**EXERCISE BRIEF:**
Beginning with the first entry, restate the data word for word and leave out the images.

**GIVEN INFORMATION:**

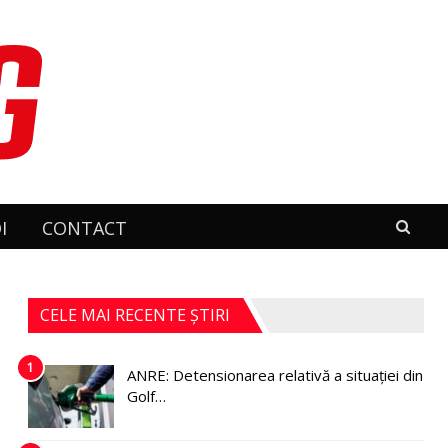
I
CONTACT
CELE MAI RECENTE ȘTIRI
1
ANRE: Detensionarea relativă a situației din
Golf…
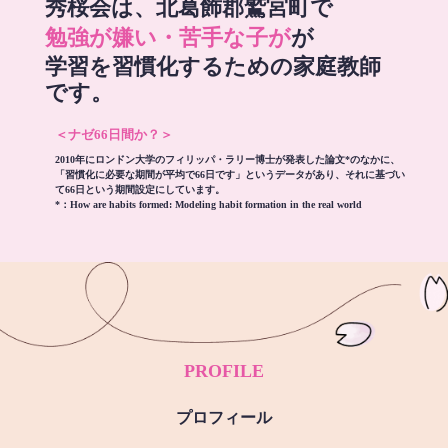
秀桜会は、北葛飾郡鷲宮町で
勉強が嫌い・苦手な子が
が
学習を習慣化するための家庭教師
です。
＜ナゼ66日間か？＞
2010年にロンドン大学のフィリッパ・ラリー博士が発表した論文*のなかに、
「習慣化に必要な期間が平均で66日です」というデータがあり、それに基づい
て66日という期間設定にしています。
*：
How are habits formed: Modeling habit formation in the real world
PROFILE
プロフィール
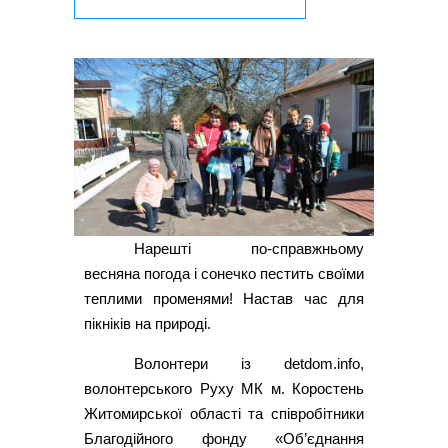
Нарешті по-справжньому
весняна погода і сонечко пестить своїми
теплими променями! Настав час для
пікніків на природі.
Волонтери із detdom.info,
волонтерського Руху МК м. Коростень
Житомирської області та співробітники
Благодійного фонду «Об’єднання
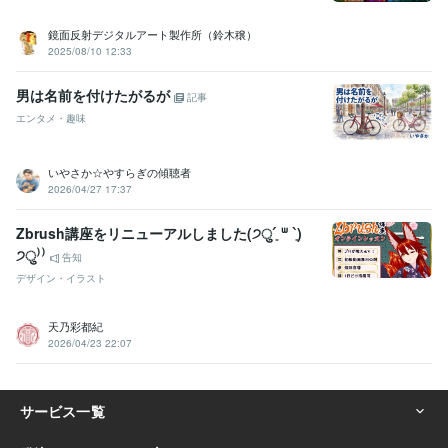
鏡面反射デジタルアート製作所（鈴木穣）
2025/08/10 12:33
男は名前を付けたがるが
記事
エンタメ・趣味
いやさか☆やすらぎの傾聴者
2026/04/27 17:37
Zbrush講座をリニューアルしました(੭ु´͈ ᐜ `͈)
੭ु⁾⁾
告知
デザイン・イラスト
天乃彩都紀
2026/04/23 22:07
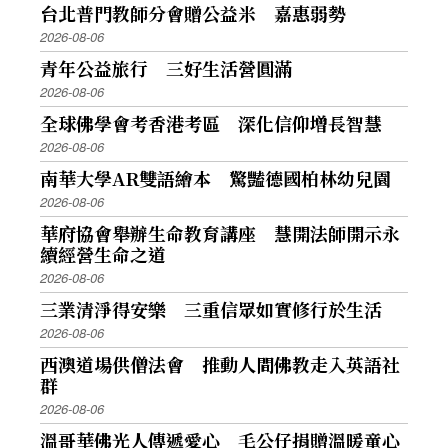
台北普門教師分會贈公益米 嘉惠弱勢
2026-08-06
青年公益旅行 三好生活營圓滿
2026-08-06
全球佛學會考香港考區 深化信仰增長智慧
2026-08-06
南華大學AR雙語繪本 驚豔德國柏林幼兒園
2026-08-06
華府協會舉辦生命教育講座 慧開法師開示永
續經營生命之道
2026-08-06
三業清淨得安樂 三重信眾如實修行於生活
2026-08-06
西澳道場供僧法會 推動人間佛教走入英語社
群
2026-08-06
溫哥華佛光人傳遞愛心 毛公仔捐贈溫暖童心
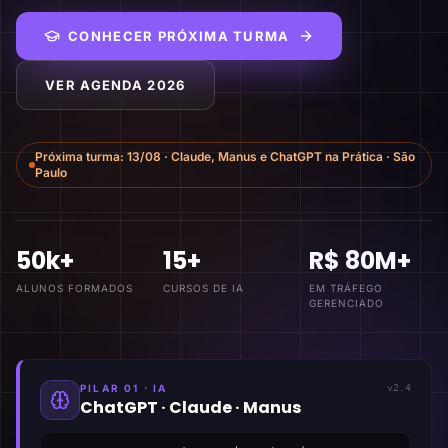
CONHECER PRÓXIMA TURMA
VER AGENDA 2026
Próxima turma:
13/08
·
Claude, Manus e ChatGPT na Prática
·
São
Paulo
50k+
15+
R$ 80M+
ALUNOS FORMADOS
CURSOS DE IA
EM TRÁFEGO
GERENCIADO
PILAR 01 · IA
v2.4
ChatGPT · Claude · Manus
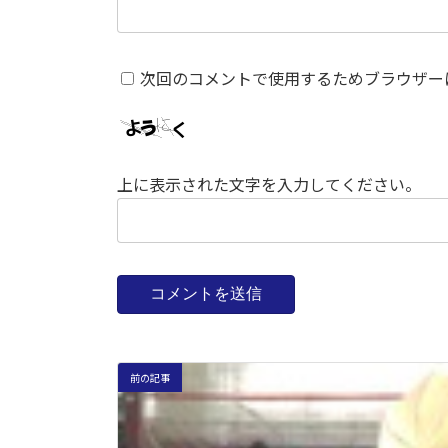
次回のコメントで使用するためブラウザー
上に表示された文字を入力してください。
前の記事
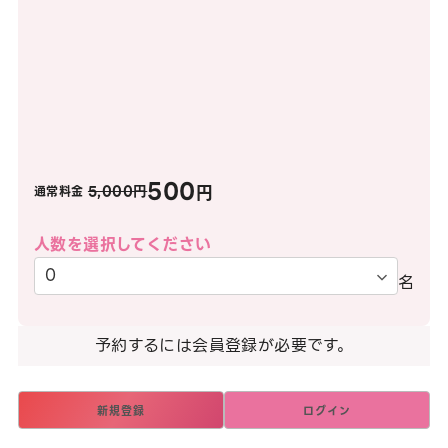
500
円
5,000円
通常料金
人数を選択してください
名
予約するには会員登録が必要です。
新規登録
ログイン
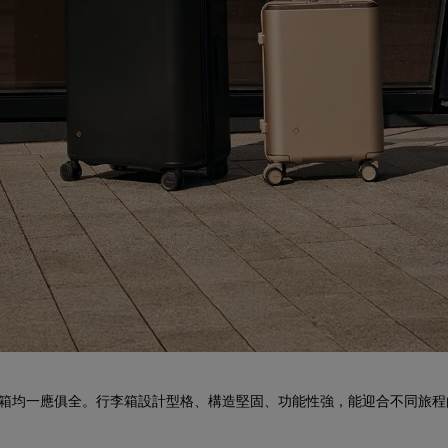
艙行李箱均一應俱全。行李箱設計型格、構造堅固、功能性強，能迎合不同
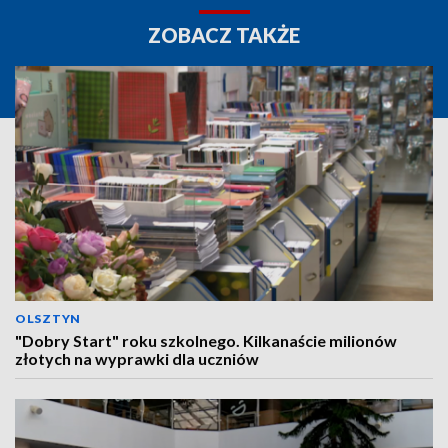
ZOBACZ TAKŻE
OLSZTYN
"Dobry Start" roku szkolnego. Kilkanaście milionów
złotych na wyprawki dla uczniów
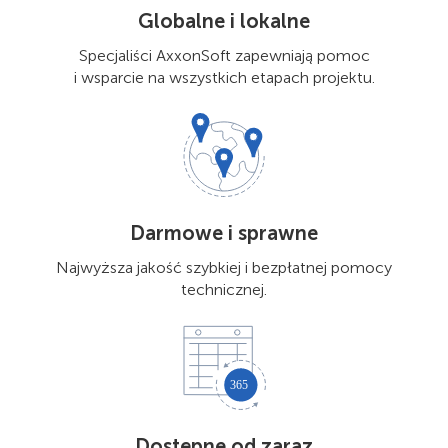
Globalne i lokalne
Specjaliści AxxonSoft zapewniają pomoc
i wsparcie na wszystkich etapach projektu.
Darmowe i sprawne
Najwyższa jakość szybkiej i bezpłatnej pomocy
technicznej.
Dostępne od zaraz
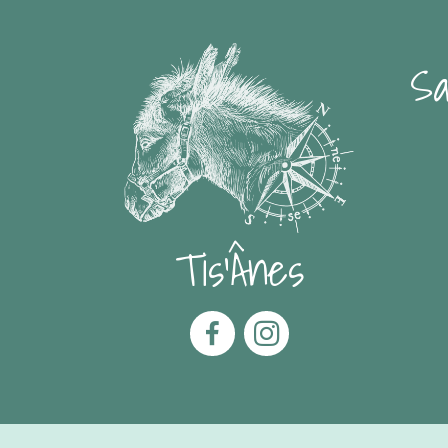
Sa
Tis'Ânes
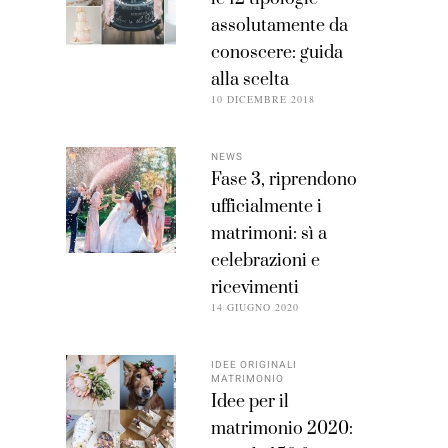
assolutamente da
conoscere: guida
alla scelta
10 DICEMBRE 2018
NEWS
Fase 3, riprendono
ufficialmente i
matrimoni: sì a
celebrazioni e
ricevimenti
14 GIUGNO 2020
IDEE ORIGINALI
MATRIMONIO
Idee per il
matrimonio 2020:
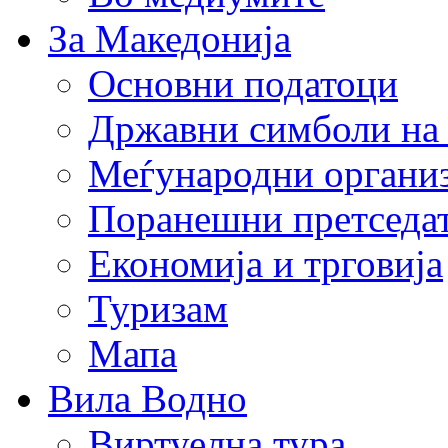
За Македонија
Основни податоци
Државни симболи на
Меѓународни органи
Поранешни претседа
Економија и трговија
Туризам
Мапа
Вила Водно
Виртуелна тура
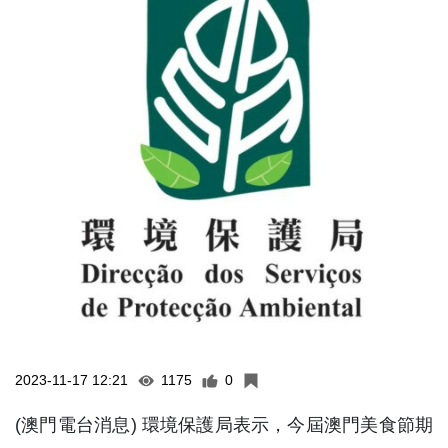
2023-11-17 12:21
1175
0
(澳門電台消息) 環境保護局表示，今屆澳門美食節期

**RESULT:**
I
CONTACT
CELE MAI RECENTE ȘTIRI
1
ANRE: Detensionarea relativă a situației din
Golf…
秀桜会は、北葛飾郡鷲宮町で
勉強が嫌い・苦手な子が
が
学習を習慣化するための家庭教師
です。
＜ナゼ66日間か？＞
2010年にロンドン大学のフィリッパ・ラリー博士が発表した論文*のなかに、
「習慣化に必要な期間が平均で66日です」というデータがあり、それに基づい
て66日という期間設定にしています。
*：
How are habits formed: Modeling habit formation in the real world
PROFILE
プロフィール
Нарешті по-справжньому
весняна погода і сонечко пестить своїми
теплими променями! Настав час для
пікніків на природі.
Волонтери із detdom.info,
волонтерського Руху МК м. Коростень
Житомирської області та співробітники
Благодійного фонду «Об’єднання
鏡面反射デジタルアート製作所（鈴木穣）
2025/08/10 12:33
男は名前を付けたがるが
記事
エンタメ・趣味
いやさか☆やすらぎの傾聴者
2026/04/27 17:37
Zbrush講座をリニューアルしました(੭ु´͈ ᐜ `͈)
੭ु⁾⁾
告知
デザイン・イラスト
天乃彩都紀
2026/04/23 22:07
台北普門教師分會贈公益米 嘉惠弱勢
2026-08-06
青年公益旅行 三好生活營圓滿
2026-08-06
全球佛學會考香港考區 深化信仰增長智慧
2026-08-06
南華大學AR雙語繪本 驚豔德國柏林幼兒園
2026-08-06
華府協會舉辦生命教育講座 慧開法師開示永
續經營生命之道
2026-08-06
三業清淨得安樂 三重信眾如實修行於生活
2026-08-06
西澳道場供僧法會 推動人間佛教走入英語社
群
2026-08-06
溫哥華佛光人傳遞愛心 毛公仔捐贈溫暖童心
CONHECER PRÓXIMA TURMA
VER AGENDA 2026
Próxima turma:
13/08
·
Claude, Manus e ChatGPT na Prática
·
São
Paulo
50k+
15+
R$ 80M+
ALUNOS FORMADOS
CURSOS DE IA
EM TRÁFEGO
GERENCIADO
PILAR 01 · IA
v2.4
ChatGPT · Claude · Manus
次回のコメントで使用するためブラウザー
上に表示された文字を入力してください。
前の記事
500
円
5,000円
通常料金
人数を選択してください
名
予約するには会員登録が必要です。
新規登録
ログイン
艙行李箱均一應俱全。行李箱設計型格、構造堅固、功能性強，能迎合不同
ZOBACZ TAKŻE
OLSZTYN
"Dobry Start" roku szkolnego. Kilkanaście milionów
złotych na wyprawki dla uczniów
Globalne i lokalne
Specjaliści AxxonSoft zapewniają pomoc
i wsparcie na wszystkich etapach projektu.
Darmowe i sprawne
Najwyższa jakość szybkiej i bezpłatnej pomocy
technicznej.
Dostępne od zaraz
Sa
Tis'Ânes
assolutamente da
conoscere: guida
alla scelta
10 DICEMBRE 2018
NEWS
Fase 3, riprendono
ufficialmente i
matrimoni: sì a
celebrazioni e
ricevimenti
14 GIUGNO 2020
IDEE ORIGINALI
MATRIMONIO
Idee per il
matrimonio 2020:
За Македонија
Основни податоци
Државни симболи на
Меѓународни органи
Поранешни претседа
Економија и трговија
Туризам
Мапа
Вила Водно
Виртуелна тура
2023-11-17 12:21
1175
0
(澳門電台消息) 環境保護局表示，今屆澳門美食節期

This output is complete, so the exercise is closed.